Two Important Articles for Alzheimer's Caregivers
Today I want to point Alzheimer's caregivers to two extremely valuable news articles by Lauran Neergaard of the Associated Press.
This article summarizes research by New York University's Mary Mittelman that shows a program of brief, simple, customized caregiver training can keep Alzheimer's patients out of nursing homes longer than patients whose caregivers didn't get the training.
From the article:
"[Mittelman] tested 406 elderly New Yorkers caring for spouses with Alzheimer's. Half received training tailored to their family's unique needs. Half got today's standard: a list of Alzheimer's resources.
["Importantly, the training was simple: Social workers met with caregivers once a week for six weeks, to assess each family's circumstances, discuss how Alzheimer's worsens, and teach coping skills. Caregivers were given phone numbers to call counselors for more advice whenever they wanted."]
"Mittelman tracked these families for up to 17 years.
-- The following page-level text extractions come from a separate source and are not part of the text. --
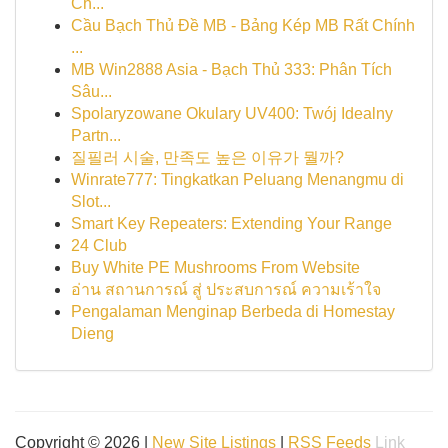
Ch...
Cầu Bạch Thủ Đề MB - Bảng Kép MB Rất Chính
...
MB Win2888 Asia - Bạch Thủ 333: Phân Tích
Sâu...
Spolaryzowane Okulary UV400: Twój Idealny
Partn...
질필러 시술, 만족도 높은 이유가 뭘까?
Winrate777: Tingkatkan Peluang Menangmu di
Slot...
Smart Key Repeaters: Extending Your Range
24 Club
Buy White PE Mushrooms From Website
อ่าน สถานการณ์ สู่ ประสบการณ์ ความเร้าใจ
Pengalaman Menginap Berbeda di Homestay
Dieng
Copyright © 2026 |
New Site Listings
|
RSS Feeds
Link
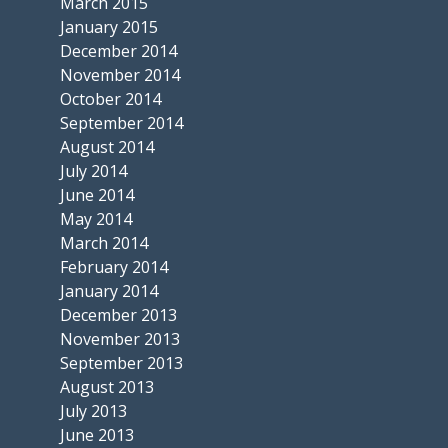
March 2015
January 2015
December 2014
November 2014
October 2014
September 2014
August 2014
July 2014
June 2014
May 2014
March 2014
February 2014
January 2014
December 2013
November 2013
September 2013
August 2013
July 2013
June 2013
Custom-trained caregivers kept their loved ones out of a nursing home for an average of 1 1/2 years longer than their untrained counterparts.
"With annual nursing home costs now averaging $60,000, that's a savings of $90,000 per patient."
The Alzheimer's caregiving study results appeared last year in the journal Neurology.
Helping Find Alzheimer's Patients
This article provides a brief overview of various technologies on the market and in development that can help locate patients who "wander"--one of the most frightening and dangerous side effects of dementia and Alzheimer's disease.
The article points out that there is little research to demonstrate the value of different technologies, and it's hard to know which method is best matched with particular circumstances.
The Alzheimer's Association offers an overview of wandering, and describes its Safe Return program. This simple effort provides an identification band for the patient, which information that helps a finder return the patient home.
One of our Alzheimer's experts, author and speaker Jacqueline Marcell, has a journal entry on wandering which discusses two programs to help find missing loved ones.